Problem to work on: Your task is to print, exactly and only, the lines from the start of the entries below through the line with "Marketing-Clown zu werden". Include both ends, but skip the pictures.

== Supplied data ==

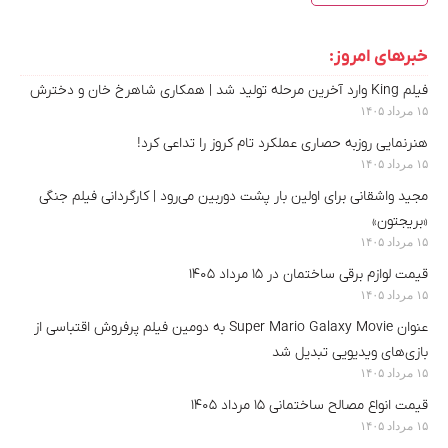
خبرهای امروز:
فیلم King وارد آخرین مرحله تولید شد | همکاری شاهرخ خان و دخترش
۱۵ مرداد ۱۴۰۵
هنرنمایی روزبه حصاری عملکرد تام کروز را تداعی کرد!
۱۵ مرداد ۱۴۰۵
مجید واشقانی برای اولین بار پشت دوربین می‌رود | کارگردانی فیلم جنگی
«بریجتون»
۱۵ مرداد ۱۴۰۵
قیمت لوازم برقی ساختمان در ۱۵ مرداد ۱۴۰۵
۱۵ مرداد ۱۴۰۵
عنوان Super Mario Galaxy Movie به دومین فیلم پرفروش اقتباسی از
بازی‌های ویدیویی تبدیل شد
۱۵ مرداد ۱۴۰۵
قیمت انواع مصالح ساختمانی ۱۵ مرداد ۱۴۰۵
۱۵ مرداد ۱۴۰۵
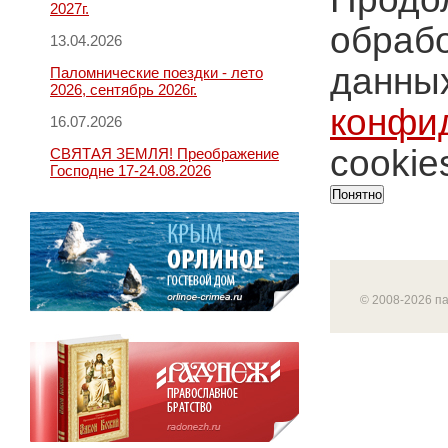
2027г.
обрабо
13.04.2026
данных
Паломнические поездки - лето
2026, сентябрь 2026г.
конфи
16.07.2026
cookie
СВЯТАЯ ЗЕМЛЯ! Преображение
Господне 17-24.08.2026
Понятно
© 2008-2026 п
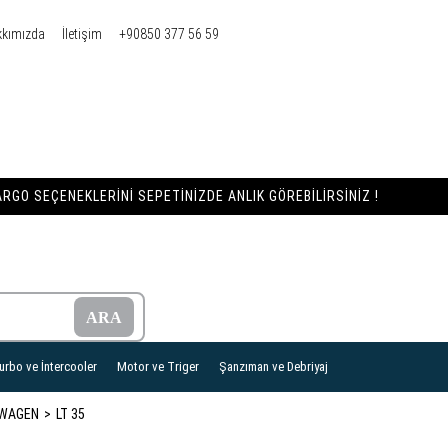
kkımızda
İletişim
+90850 377 56 59
RGO SEÇENEKLERINI SEPETINIZDE ANLIK GÖREBILIRSINIZ !
urbo ve İntercooler
Motor ve Triger
Şanzıman ve Debriyaj
WAGEN
LT 35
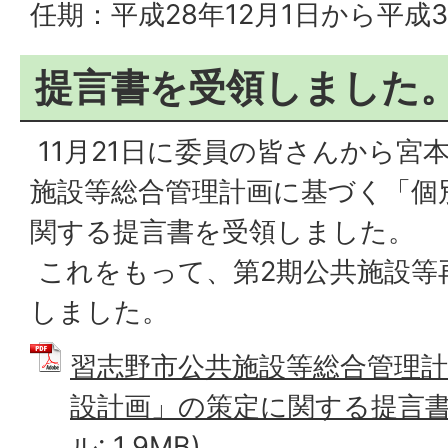
任期：平成28年12月1日から平成3
提言書を受領しました
11月21日に委員の皆さんから宮
施設等総合管理計画に基づく「個
関する提言書を受領しました。
これをもって、第2期公共施設等
しました。
習志野市公共施設等総合管理
設計画」の策定に関する提言書（
ル: 1.9MB)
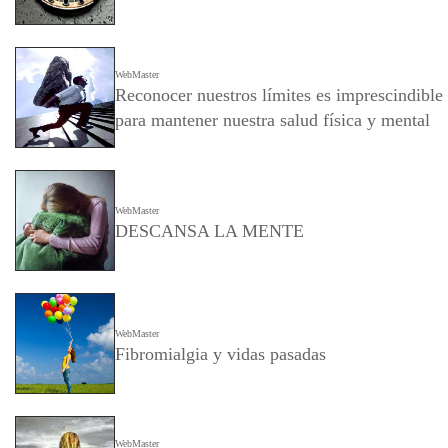
WebMaster
Reconocer nuestros límites es imprescindible
para mantener nuestra salud física y mental
WebMaster
DESCANSA LA MENTE
WebMaster
Fibromialgia y vidas pasadas
WebMaster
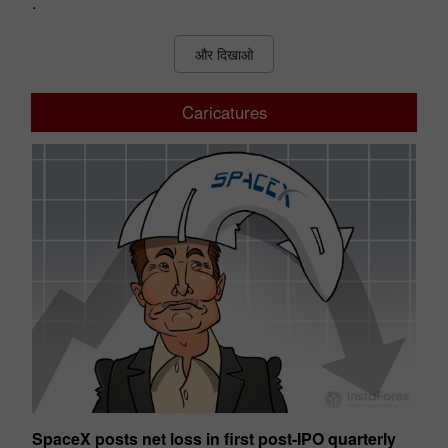
.
और दिखाओ
Caricatures
SpaceX posts net loss in first post-IPO quarterly
Ge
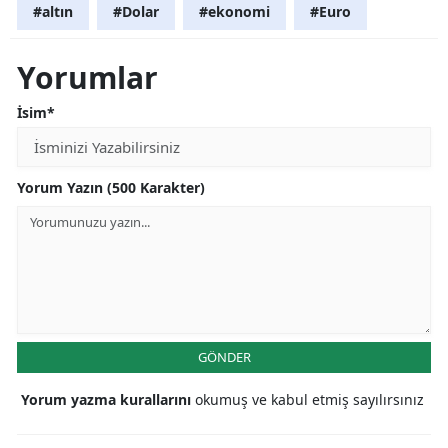
#altın
#Dolar
#ekonomi
#Euro
Yorumlar
İsim*
Yorum Yazın (500 Karakter)
GÖNDER
Yorum yazma kurallarını
okumuş ve kabul etmiş sayılırsınız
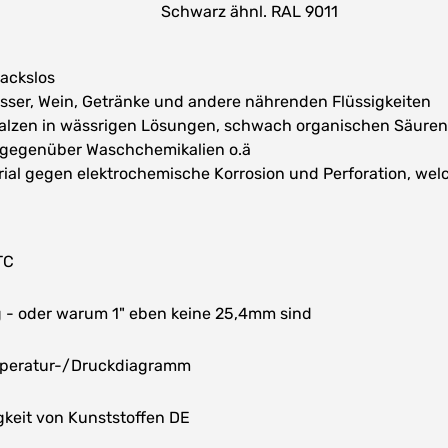
Schwarz ähnl. RAL 9011
ackslos
asser, Wein, Getränke und andere nährenden Flüssigkeiten
lzen in wässrigen Lösungen, schwach organischen Säuren 
 gegenüber Waschchemikalien o.ä
terial gegen elektrochemische Korrosion und Perforation, we
TC
- oder warum 1" eben keine 25,4mm sind
mperatur-/Druckdiagramm
keit von Kunststoffen DE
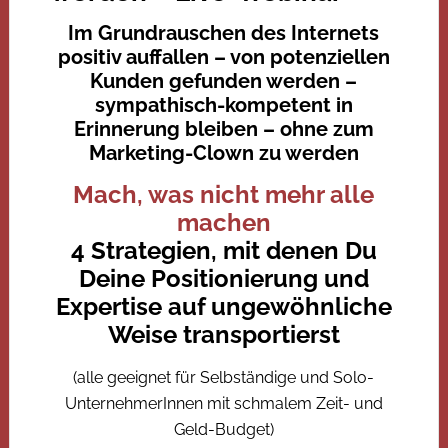
Im Grundrauschen des Internets
positiv auffallen – von potenziellen
Kunden gefunden werden –
sympathisch-kompetent in
Erinnerung bleiben – ohne zum
Marketing-Clown zu werden
Mach, was nicht mehr alle
machen
4 Strategien, mit denen Du
Deine Positionierung und
Expertise auf ungewöhnliche
Weise transportierst
(alle geeignet für Selbständige und Solo-
UnternehmerInnen mit schmalem Zeit- und
Geld-Budget)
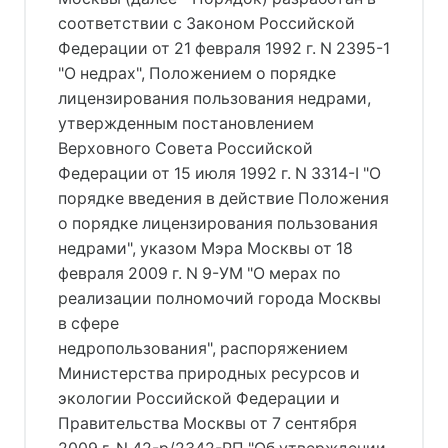
соответствии с Законом Российской
Федерации от 21 февраля 1992 г. N 2395-1
"О недрах", Положением о порядке
лицензирования пользования недрами,
утвержденным постановлением
Верховного Совета Российской
Федерации от 15 июля 1992 г. N 3314-I "О
порядке введения в действие Положения
о порядке лицензирования пользования
недрами", указом Мэра Москвы от 18
февраля 2009 г. N 9-УМ "О мерах по
реализации полномочий города Москвы
в сфере
недропользования", распоряжением
Министерства природных ресурсов и
экологии Российской Федерации и
Правительства Москвы от 7 сентября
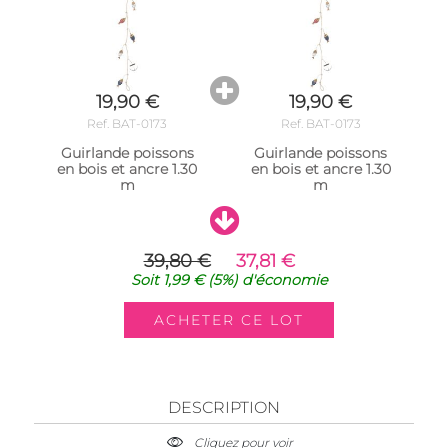
19,90 €
19,90 €
Ref. BAT-0173
Ref. BAT-0173
Guirlande poissons
Guirlande poissons
en bois et ancre 1.30
en bois et ancre 1.30
m
m
39,80 €
37,81 €
Soit
1,99 €
(5%)
d'économie
DESCRIPTION
Cliquez pour voir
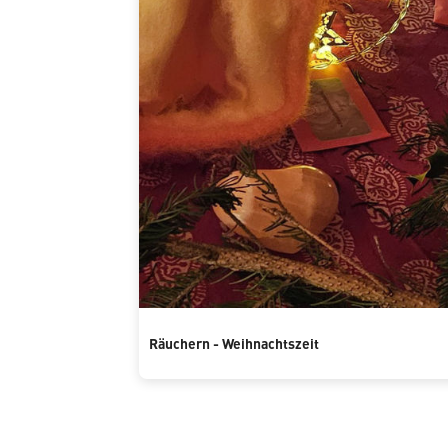
Räuchern - Weihnachtszeit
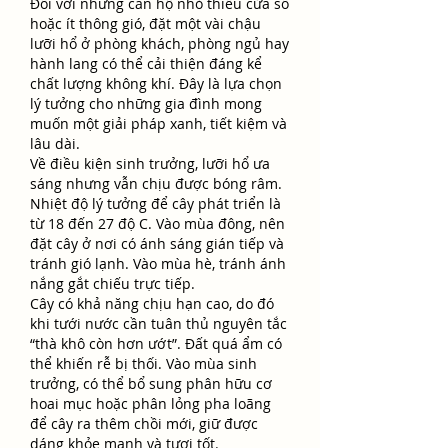
Đối với những căn hộ nhỏ thiếu cửa sổ 
hoặc ít thông gió, đặt một vài chậu 
lưỡi hổ ở phòng khách, phòng ngủ hay 
hành lang có thể cải thiện đáng kể 
chất lượng không khí. Đây là lựa chọn 
lý tưởng cho những gia đình mong 
muốn một giải pháp xanh, tiết kiệm và 
lâu dài.
Về điều kiện sinh trưởng, lưỡi hổ ưa 
sáng nhưng vẫn chịu được bóng râm. 
Nhiệt độ lý tưởng để cây phát triển là 
từ 18 đến 27 độ C. Vào mùa đông, nên 
đặt cây ở nơi có ánh sáng gián tiếp và 
tránh gió lạnh. Vào mùa hè, tránh ánh 
nắng gắt chiếu trực tiếp.
Cây có khả năng chịu hạn cao, do đó 
khi tưới nước cần tuân thủ nguyên tắc 
“thà khô còn hơn ướt”. Đất quá ẩm có 
thể khiến rễ bị thối. Vào mùa sinh 
trưởng, có thể bổ sung phân hữu cơ 
hoai mục hoặc phân lỏng pha loãng 
để cây ra thêm chồi mới, giữ được 
dáng khỏe mạnh và tươi tốt.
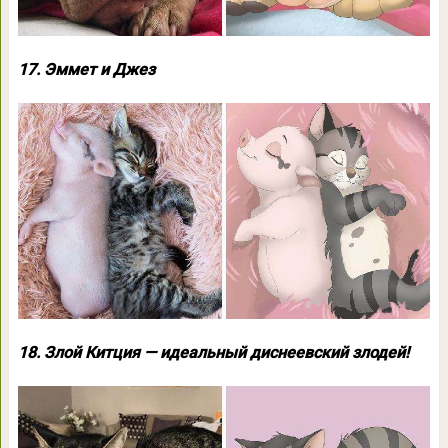
17. Эммет и Джез
18. Злой Китция — идеальный диснеевский злодей!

===

Written answer:
خبرهای امروز:
فیلم King وارد آخرین مرحله تولید شد | همکاری شاهرخ خان و دخترش
۱۵ مرداد ۱۴۰۵
هنرنمایی روزبه حصاری عملکرد تام کروز را تداعی کرد!
۱۵ مرداد ۱۴۰۵
مجید واشقانی برای اولین بار پشت دوربین می‌رود | کارگردانی فیلم جنگی
«بریجتون»
۱۵ مرداد ۱۴۰۵
قیمت لوازم برقی ساختمان در ۱۵ مرداد ۱۴۰۵
۱۵ مرداد ۱۴۰۵
عنوان Super Mario Galaxy Movie به دومین فیلم پرفروش اقتباسی از
بازی‌های ویدیویی تبدیل شد
۱۵ مرداد ۱۴۰۵
قیمت انواع مصالح ساختمانی ۱۵ مرداد ۱۴۰۵
۱۵ مرداد ۱۴۰۵
2027г.
обрабо
13.04.2026
данных
Паломнические поездки - лето
2026, сентябрь 2026г.
конфи
16.07.2026
cookie
СВЯТАЯ ЗЕМЛЯ! Преображение
Господне 17-24.08.2026
Понятно
© 2008-2026 п
kkımızda
İletişim
+90850 377 56 59
RGO SEÇENEKLERINI SEPETINIZDE ANLIK GÖREBILIRSINIZ !
urbo ve İntercooler
Motor ve Triger
Şanzıman ve Debriyaj
WAGEN
LT 35
任期：平成28年12月1日から平成3
提言書を受領しました
11月21日に委員の皆さんから宮
施設等総合管理計画に基づく「個
関する提言書を受領しました。
これをもって、第2期公共施設等
しました。
習志野市公共施設等総合管理
設計画」の策定に関する提言書（
ル: 1.9MB)
WebMaster
Reconocer nuestros límites es imprescindible
para mantener nuestra salud física y mental
WebMaster
DESCANSA LA MENTE
WebMaster
Fibromialgia y vidas pasadas
WebMaster
.
और दिखाओ
Caricatures
SpaceX posts net loss in first post-IPO quarterly
Ge
#altın
#Dolar
#ekonomi
#Euro
Yorumlar
İsim*
Yorum Yazın (500 Karakter)
GÖNDER
Yorum yazma kurallarını
okumuş ve kabul etmiş sayılırsınız
Schwarz ähnl. RAL 9011
ackslos
asser, Wein, Getränke und andere nährenden Flüssigkeiten
lzen in wässrigen Lösungen, schwach organischen Säuren 
 gegenüber Waschchemikalien o.ä
terial gegen elektrochemische Korrosion und Perforation, we
TC
- oder warum 1" eben keine 25,4mm sind
mperatur-/Druckdiagramm
keit von Kunststoffen DE
Im Grundrauschen des Internets
positiv auffallen – von potenziellen
Kunden gefunden werden –
sympathisch-kompetent in
Erinnerung bleiben – ohne zum
Marketing-Clown zu werden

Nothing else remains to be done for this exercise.